После отдыха от тряской дороги, пока хозяйка готовила чай, мы вышли немного подышать смолистым воздухом. Василий Гаврилович не говорил, зачем пригласил меня за город. А я не спрашивал. Он всегда так. Пока не удовлетворит вниманием гостя, никогда не заговорит о своих делах. Он подробно расспросил меня, чем я занят в редакции. Поговорили о международном положении. Оно день ото дня вызывало беспокойство. У людей не меньшую тревогу вызывали непонятные и необъяснимые события внутри страны, особенно аресты многих видных деятелей партии и армии.
На столике гостиной кипит и шипит самоварчик. Весело с ним. Хозяин, повесив на деревянный крюк кожаное пальто, устало сел в плетеное кресло. Не больше часа побродили мы по обсохшим тропинкам, а он, вижу, устал. В комнате уютно и тепло.

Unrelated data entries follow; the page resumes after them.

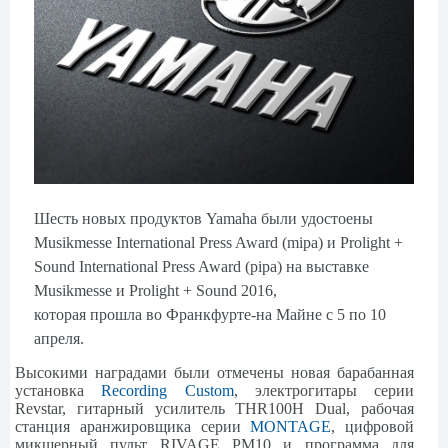
Шесть
новых
продуктов
Yamaha
были
удостоены
Musikmesse International Press Award (mipa)
и
Prolight +
Sound International Press Award (pipa)
на
выставке
Musikmesse
и
Prolight + Sound 2016,
которая
прошла
во
Франкфурте
-
на
Майне
с
5
по
10
апреля
.
Высокими наградами были отмечены новая барабанная
установка
Recording Custom
, электрогитары серии
Revstar, гитарный усилитель THR100H Dual, рабочая
станция аранжировщика серии
MONTAGE
, цифровой
микшерный пульт RIVAGE PM10 и программа для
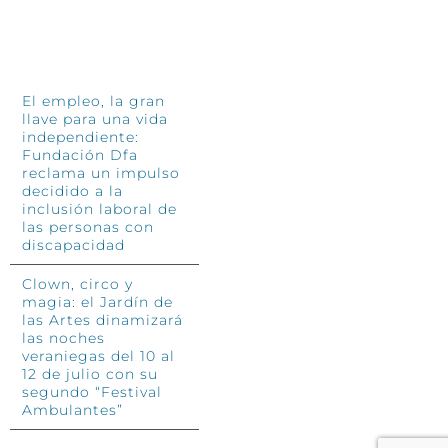
INFÓRMATE
El empleo, la gran
llave para una vida
independiente:
Fundación Dfa
reclama un impulso
decidido a la
inclusión laboral de
las personas con
discapacidad
Clown, circo y
magia: el Jardín de
las Artes dinamizará
las noches
veraniegas del 10 al
12 de julio con su
segundo “Festival
Ambulantes”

Когда мы остались вдвоем, Грабин вздохнул и завозился в кресле, будто желая поудобней вписаться в него, немного погодя он тихо сказал:
— Как бы хотелось не огорчать вас, но я не могу не сказать печальную новость. Я приехал из Москвы с похорон нашей Ф-22. Не удивляйтесь и не возмущайтесь! Как это ни горько, но это уже свершившийся факт…
— Как же это можно? — вырвалось у меня. — Только-только начали отлаживать технологию ее изготовления, и вдруг все прекратить?

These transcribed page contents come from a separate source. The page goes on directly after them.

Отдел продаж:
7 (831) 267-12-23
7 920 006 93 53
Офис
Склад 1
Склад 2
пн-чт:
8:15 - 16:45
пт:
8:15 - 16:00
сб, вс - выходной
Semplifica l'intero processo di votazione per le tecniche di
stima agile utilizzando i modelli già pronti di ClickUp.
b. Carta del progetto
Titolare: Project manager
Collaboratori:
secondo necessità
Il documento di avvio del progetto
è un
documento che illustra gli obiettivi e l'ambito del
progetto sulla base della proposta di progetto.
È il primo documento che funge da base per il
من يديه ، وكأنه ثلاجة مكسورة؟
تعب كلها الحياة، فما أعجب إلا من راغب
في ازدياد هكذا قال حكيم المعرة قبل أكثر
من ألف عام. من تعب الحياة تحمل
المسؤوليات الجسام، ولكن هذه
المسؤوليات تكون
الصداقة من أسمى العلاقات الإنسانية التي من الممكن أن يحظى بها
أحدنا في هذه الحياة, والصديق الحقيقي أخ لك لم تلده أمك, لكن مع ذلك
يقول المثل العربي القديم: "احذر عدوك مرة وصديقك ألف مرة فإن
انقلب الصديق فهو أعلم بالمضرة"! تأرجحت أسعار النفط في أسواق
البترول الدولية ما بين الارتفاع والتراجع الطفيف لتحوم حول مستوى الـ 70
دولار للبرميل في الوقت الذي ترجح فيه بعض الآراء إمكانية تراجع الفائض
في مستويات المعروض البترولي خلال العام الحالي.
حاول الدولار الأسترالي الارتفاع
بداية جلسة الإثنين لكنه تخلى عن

— Поначалу я тоже считал, что сдавать Ф-22 в музей рановато. А теперь, когда, пережив боль сердца от неожиданного удара и поразмыслив, убедился, что международное положение скоро может оказаться критическим, понял, что время требует от нас, военных инженеров, резкого усиления творческой мысли.